METHODS - We investigated rare missense/nonsense variants with minor allele frequency (MAF) ≤5% located in flanking 500 kb of each of the index single-nucleotide polymorphism (SNP) in 67 GWAS loci. Included in the study were 3,472 cases and 3,595 controls from the Shanghai Breast Cancer Study. Both single marker and gene-based analyses were conducted to investigate the associations.
RESULTS - Single marker analyses identified 38 missense variants being associated with breast cancer risk at P < 0.05 after adjusting for the index SNP. SNP rs146217902 in the EDEM1 gene and rs200340088 in the EFEMP2 gene were only observed in 8 cases (P = 0.004 for both). SNP rs200995432 in the EFEMP2 gene was associated with increased risk with an OR of 6.2 [95% confidence interval (CI), 1.4-27.6; P = 6.2 × 10(-3)]. SNP rs80358978 in the BRCA2 gene was associated with 16.5-fold elevated risk (95% CI, 2.2-124.5; P = 2.2 × 10(-4)). Gene-based analyses suggested eight genes associated with breast cancer risk at P < 0.05, including the EFEMP2 gene (P = 0.002) and the FBXO18 gene (P = 0.008).
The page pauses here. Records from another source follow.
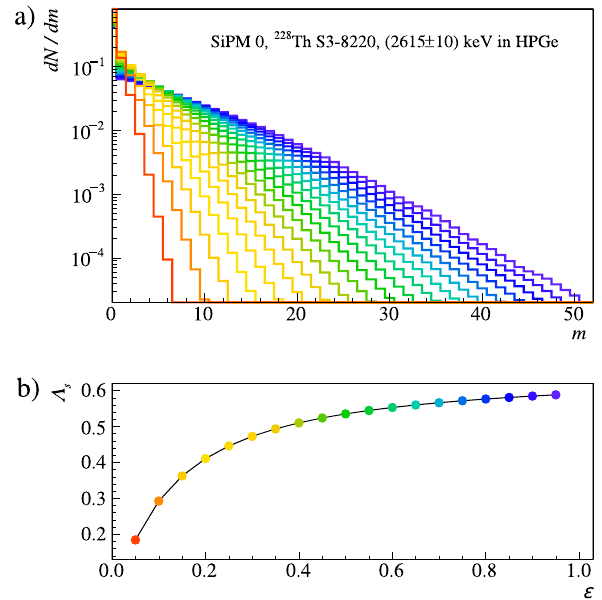
Fig. 4 Binomial repopulation. a The pmf Λ s [ m ] (ε) defined in Eq. 4 can be obtained for any value of the detection efficiency ε from the unaltered simulation output. The example shows the pmf for a specific SiPM channel as obtained for 228 Th decays in a calibration source at the top of the array (see also Tab. 1) depositing 2615 ± 10 keV in the HPGe detectors. The result is plotted for a selection of efficiency values, reported in the bottom panel. b The panel shows the non-linear dependence of the light detection probability Λ s (defined in Eq. 5). The color coding relates data points with corresponding distributions in the top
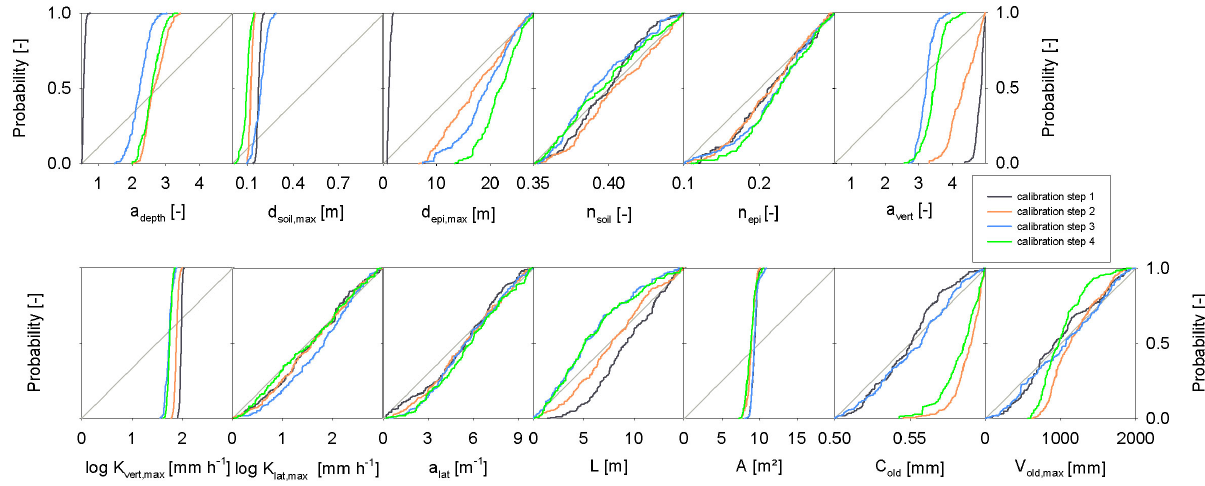
Fig. 5. Cumulative parameter distributions for all four calibration steps.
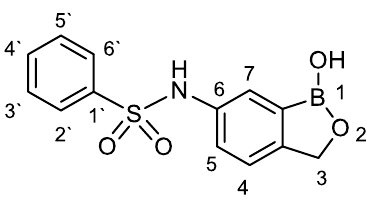
Figure 5. Structural formula of oxaborole-6-benzene sulphonamide (OXBS) derivative produced by S. atrovirens .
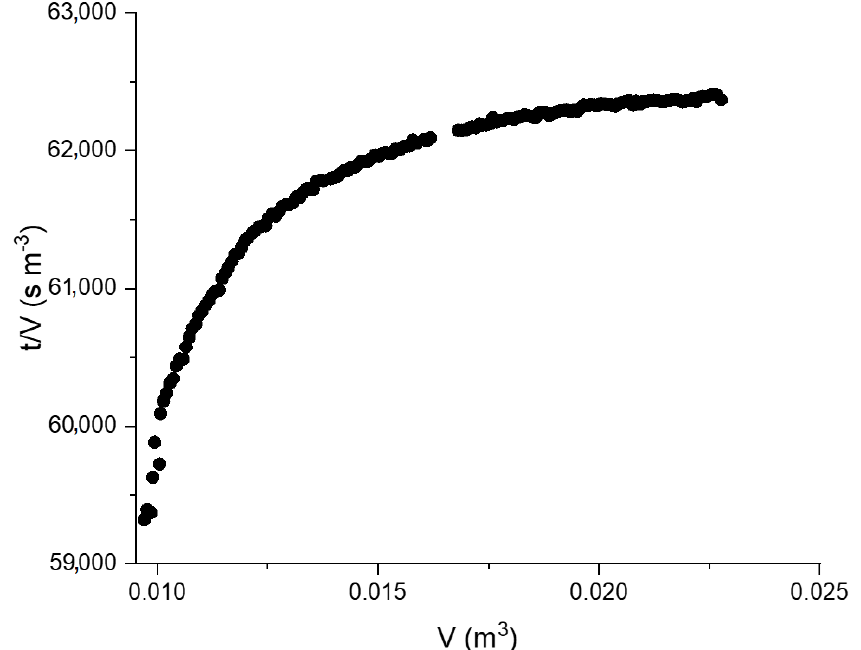
Figure 9. t/V versus V plot for the commercial crossflow filtration experiment at 0.5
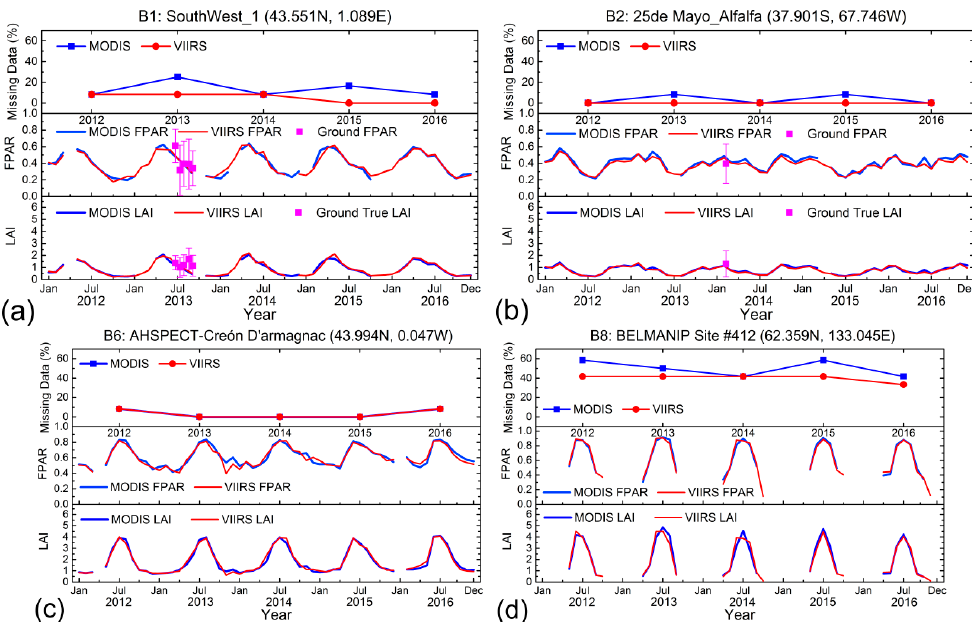
Figure 6. Temporal comparison of VIIRS and MODIS LAI/FPAR over four selected example sites. Monthly LAI and FPAR for the time period 2012–2016 are shown here. Red and blue lines indicate VIIRS and MODIS, respectively. The upper panel shows the missing data rate in each year and the following two panels show the seasonal variation of LAI/FPAR products with collected ground measurements. The error bar of the ground measurement was derived from the standard deviation of LAI/FPAR over the specified 3 km × 3 km region. Panel ( a – d ) are for grasses/cereal crops (B1), shrubs (B2), deciduous broadleaf forest (B6) and deciduous needleleaf forest (B8) cases, respectively.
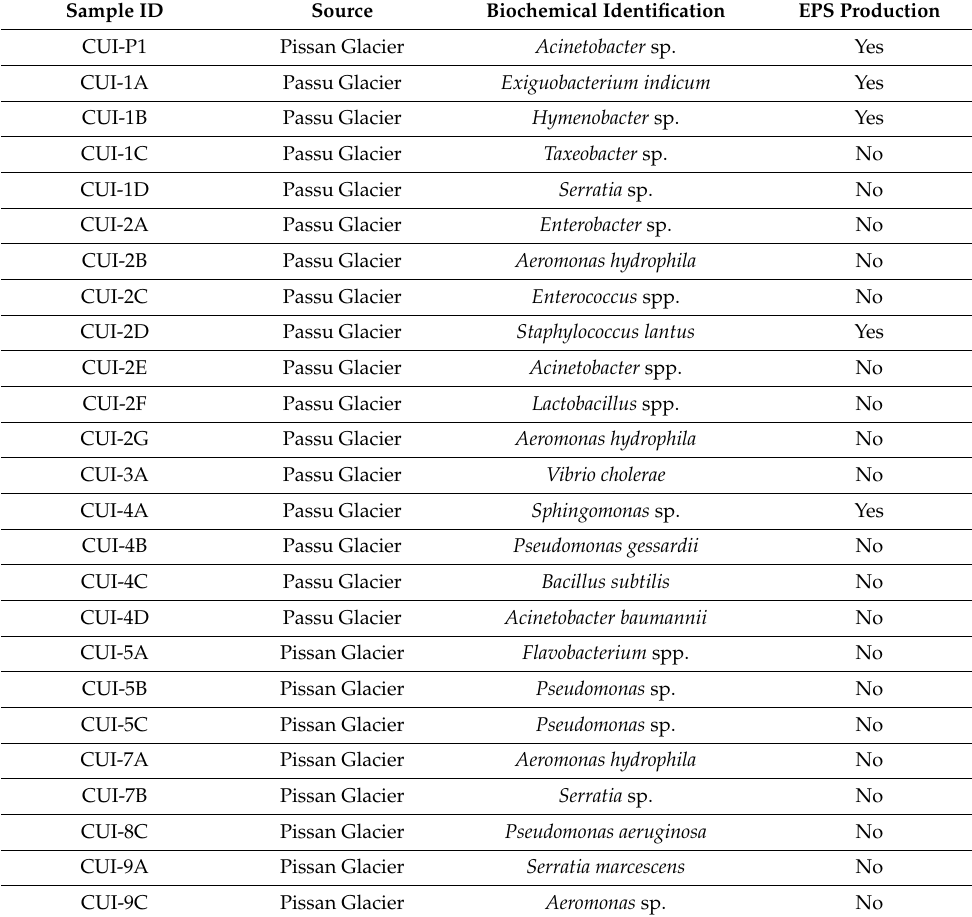
Table 1. Biochemical identification of strains isolated from Passu and Pisan glaciers of Pakistan.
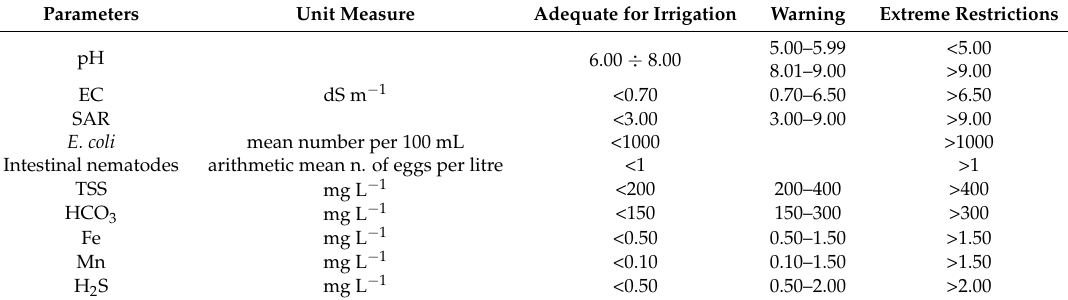
Table 1. List of parameters used in the Irrigation Water Quality Tool Threshold (IWQT) and their quality thresholds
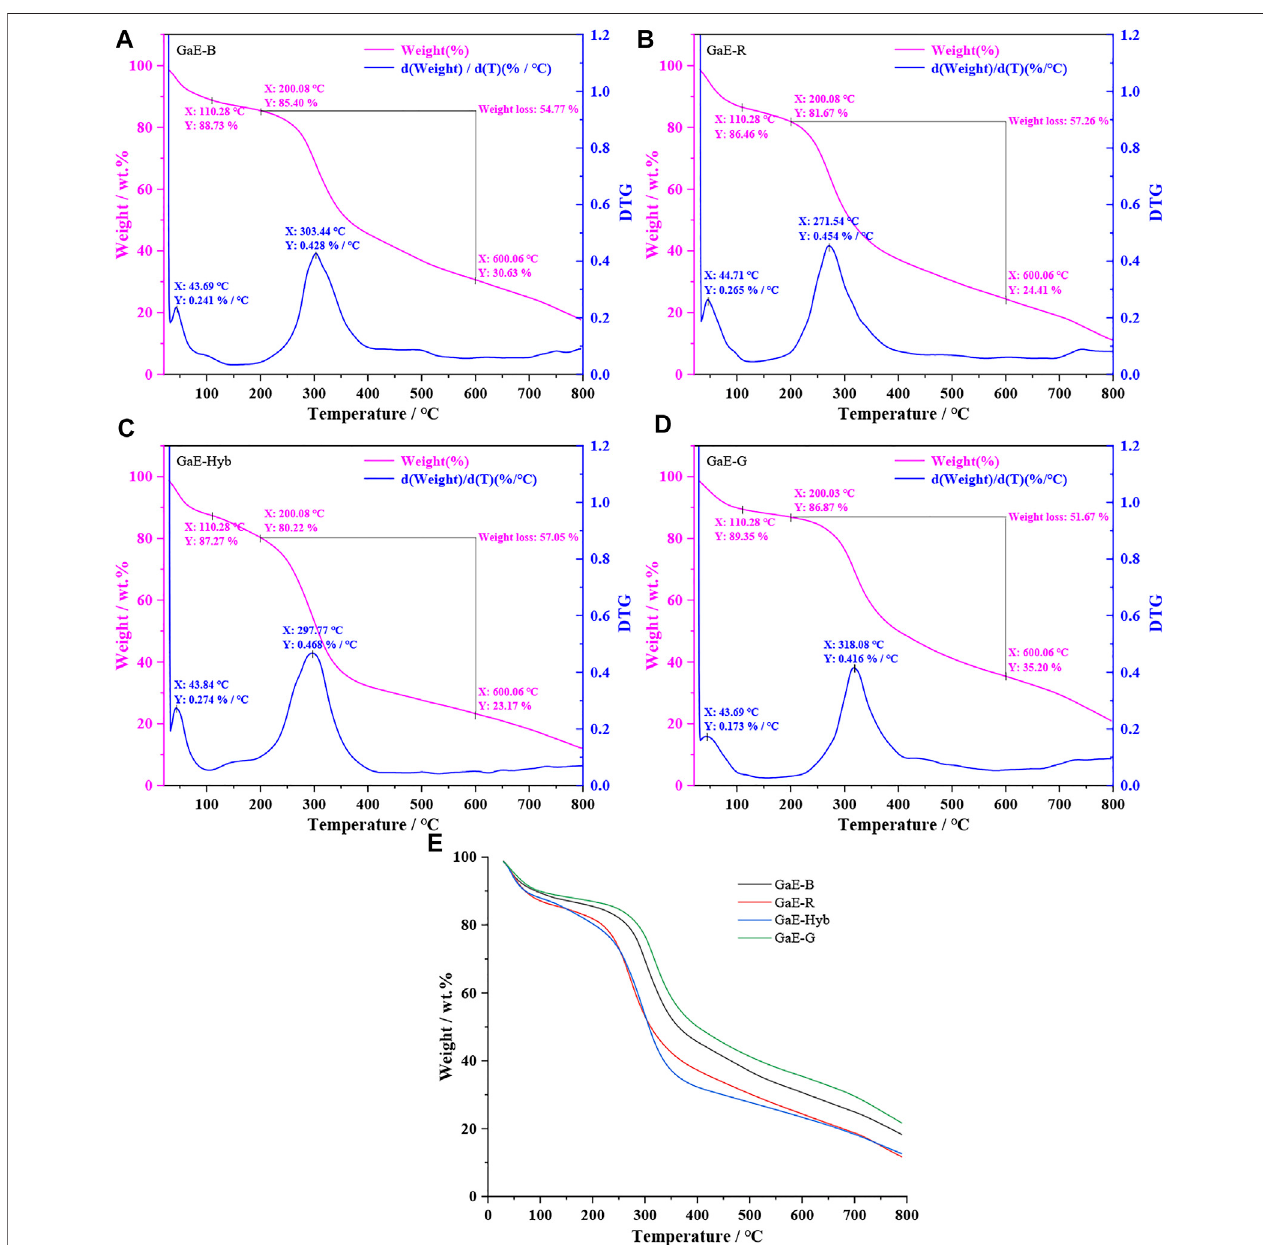
FIGURE4| TGAthermogramof Gastrodiaelata withfourdifferentvarieties. (A) GaE-B; (B) GaE-R; (C) GaE-Hyb; (D) GaE-G;and (E) thefourvarietiesof Gastrodia elata .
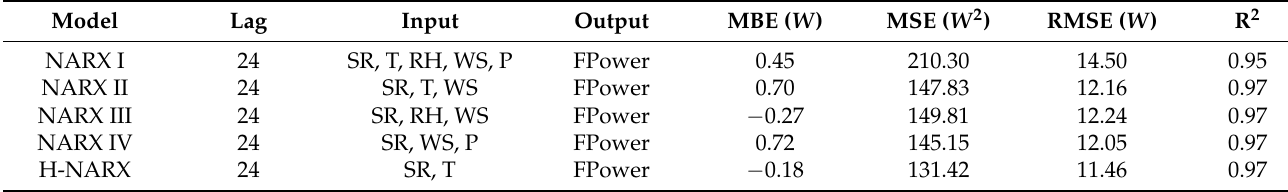
Table 8. Performance test results before applying the corrective vector multiplier.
CONCLUSION - Our results identified associations of several rare coding variants neighboring common GWAS loci with breast cancer risk. Further investigation of these rare variants and genes would help to understand the biologic mechanisms underlying the associations.
IMPACT - Independent studies with larger sample size are warranted to clarify the relationship between these rare variants and breast cancer risk.